STUART: Five years ago, I met a guy named Nick online at a UK-based gay matchmaking site called Gaydar. In our ensuing email communications, we realized that we had a lot in common, so we decided to meet for dinner.
When we met, there was an instant physical attraction… but that is where it stopped. Both of us – exhausted from work – defaulted to our “I’m tired” behavior: I couldn’t stop talking (about myself) and Nick completely shut down, offering only monosyllabic responses. We left the date with very different impressions: Nick thought I was pompous and I thought he was a dud.
The next couple of days gave us a chance to think and review our past emails. We both reflected that the other had been good “on paper;” why not give it a chance? Despite lingering reservations, we sent each other emails – they literally crossed at the same time — suggesting getting together again. The second data was a revelation – it was like seeing each other for the first time… and we liked what we saw. We’ve been together five years now and – thanks to the recent CA Supreme Court decision – are getting married on August 6, five years to the day we met.

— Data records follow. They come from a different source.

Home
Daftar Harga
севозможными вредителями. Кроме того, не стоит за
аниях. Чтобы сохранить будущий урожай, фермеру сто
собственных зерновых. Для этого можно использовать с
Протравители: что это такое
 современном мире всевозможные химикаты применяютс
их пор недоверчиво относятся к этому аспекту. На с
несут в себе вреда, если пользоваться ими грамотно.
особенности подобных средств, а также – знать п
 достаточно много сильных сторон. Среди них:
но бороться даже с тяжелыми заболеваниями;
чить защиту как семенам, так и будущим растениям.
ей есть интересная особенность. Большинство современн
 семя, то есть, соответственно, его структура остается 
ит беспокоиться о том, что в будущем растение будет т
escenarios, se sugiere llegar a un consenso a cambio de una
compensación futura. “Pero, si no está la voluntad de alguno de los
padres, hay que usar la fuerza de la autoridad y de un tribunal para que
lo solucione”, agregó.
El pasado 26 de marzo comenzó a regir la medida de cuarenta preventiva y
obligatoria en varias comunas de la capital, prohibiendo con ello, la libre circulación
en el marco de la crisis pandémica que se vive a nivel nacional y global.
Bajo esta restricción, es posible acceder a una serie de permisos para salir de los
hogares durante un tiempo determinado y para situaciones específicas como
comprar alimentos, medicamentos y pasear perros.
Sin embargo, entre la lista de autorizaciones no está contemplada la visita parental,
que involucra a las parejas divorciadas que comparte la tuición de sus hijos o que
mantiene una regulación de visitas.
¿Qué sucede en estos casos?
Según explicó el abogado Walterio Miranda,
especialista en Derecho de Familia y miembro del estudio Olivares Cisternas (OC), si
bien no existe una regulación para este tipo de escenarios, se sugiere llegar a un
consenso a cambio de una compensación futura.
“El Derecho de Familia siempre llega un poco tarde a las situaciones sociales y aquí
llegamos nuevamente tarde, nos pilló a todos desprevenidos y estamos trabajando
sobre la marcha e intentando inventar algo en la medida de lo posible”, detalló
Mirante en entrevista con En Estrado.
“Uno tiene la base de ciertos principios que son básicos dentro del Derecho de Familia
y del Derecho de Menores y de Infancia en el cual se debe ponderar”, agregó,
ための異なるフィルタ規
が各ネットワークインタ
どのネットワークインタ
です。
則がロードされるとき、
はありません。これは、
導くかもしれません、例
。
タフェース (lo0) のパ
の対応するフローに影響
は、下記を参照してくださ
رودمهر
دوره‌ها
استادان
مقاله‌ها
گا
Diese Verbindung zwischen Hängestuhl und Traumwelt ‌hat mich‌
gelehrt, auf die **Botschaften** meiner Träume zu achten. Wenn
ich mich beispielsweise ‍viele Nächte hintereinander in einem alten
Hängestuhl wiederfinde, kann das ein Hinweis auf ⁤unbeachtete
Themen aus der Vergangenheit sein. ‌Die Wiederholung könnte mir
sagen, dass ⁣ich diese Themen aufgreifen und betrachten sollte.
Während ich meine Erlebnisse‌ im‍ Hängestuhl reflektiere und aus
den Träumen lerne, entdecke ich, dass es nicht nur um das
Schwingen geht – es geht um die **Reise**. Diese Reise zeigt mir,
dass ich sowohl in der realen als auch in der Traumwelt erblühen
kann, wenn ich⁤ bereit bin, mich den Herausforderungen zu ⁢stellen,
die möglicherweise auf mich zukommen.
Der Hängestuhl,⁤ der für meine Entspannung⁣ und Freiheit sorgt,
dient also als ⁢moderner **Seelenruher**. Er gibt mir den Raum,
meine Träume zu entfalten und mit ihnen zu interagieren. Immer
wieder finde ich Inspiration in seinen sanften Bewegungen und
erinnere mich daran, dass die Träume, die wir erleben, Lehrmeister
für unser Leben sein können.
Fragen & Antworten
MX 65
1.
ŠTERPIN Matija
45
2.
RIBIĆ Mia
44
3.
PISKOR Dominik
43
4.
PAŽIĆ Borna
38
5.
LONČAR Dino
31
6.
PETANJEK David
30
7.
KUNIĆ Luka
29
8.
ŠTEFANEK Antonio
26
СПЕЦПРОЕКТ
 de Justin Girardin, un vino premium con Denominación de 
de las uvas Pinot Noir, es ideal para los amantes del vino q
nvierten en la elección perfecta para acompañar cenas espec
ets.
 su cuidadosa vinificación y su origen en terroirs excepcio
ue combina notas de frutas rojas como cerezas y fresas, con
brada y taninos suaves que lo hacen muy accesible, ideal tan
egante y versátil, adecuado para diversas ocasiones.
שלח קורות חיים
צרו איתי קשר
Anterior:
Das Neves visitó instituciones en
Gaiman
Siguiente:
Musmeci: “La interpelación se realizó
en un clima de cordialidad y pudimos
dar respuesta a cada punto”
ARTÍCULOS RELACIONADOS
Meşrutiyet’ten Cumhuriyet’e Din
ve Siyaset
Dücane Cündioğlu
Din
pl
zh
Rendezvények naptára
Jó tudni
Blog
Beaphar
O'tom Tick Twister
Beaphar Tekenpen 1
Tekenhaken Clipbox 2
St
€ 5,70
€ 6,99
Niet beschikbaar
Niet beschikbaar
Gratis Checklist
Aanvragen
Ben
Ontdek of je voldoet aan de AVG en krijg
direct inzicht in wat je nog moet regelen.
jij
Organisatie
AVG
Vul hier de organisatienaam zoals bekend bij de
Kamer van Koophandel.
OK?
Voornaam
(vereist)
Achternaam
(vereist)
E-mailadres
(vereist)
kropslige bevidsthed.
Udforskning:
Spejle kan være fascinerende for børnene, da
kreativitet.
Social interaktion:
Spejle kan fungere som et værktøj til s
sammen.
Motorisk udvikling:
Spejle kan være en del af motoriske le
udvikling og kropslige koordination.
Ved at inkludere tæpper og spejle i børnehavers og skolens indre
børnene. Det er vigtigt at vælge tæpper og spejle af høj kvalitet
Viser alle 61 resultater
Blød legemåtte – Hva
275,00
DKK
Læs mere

The lesson here is that if the first meeting – or couple of meetings – doesn’t work out…. If there are strong negative feelings that you can’t really account for… I ALWAYS advise people to give it another chance. It works. One of my closest friends – a beautiful former model – did not have a relationship for nearly 20 years; I intro’d her to a fellow who was a notorious serial dater. But they seemed right to me: a yin to the other’s yang. After the first… second… third date, she tried to bail, telling me there was no chemistry; after Date 4, she called me with “Wow.” The immovable object finally met the irresistible force… and they have been together four years.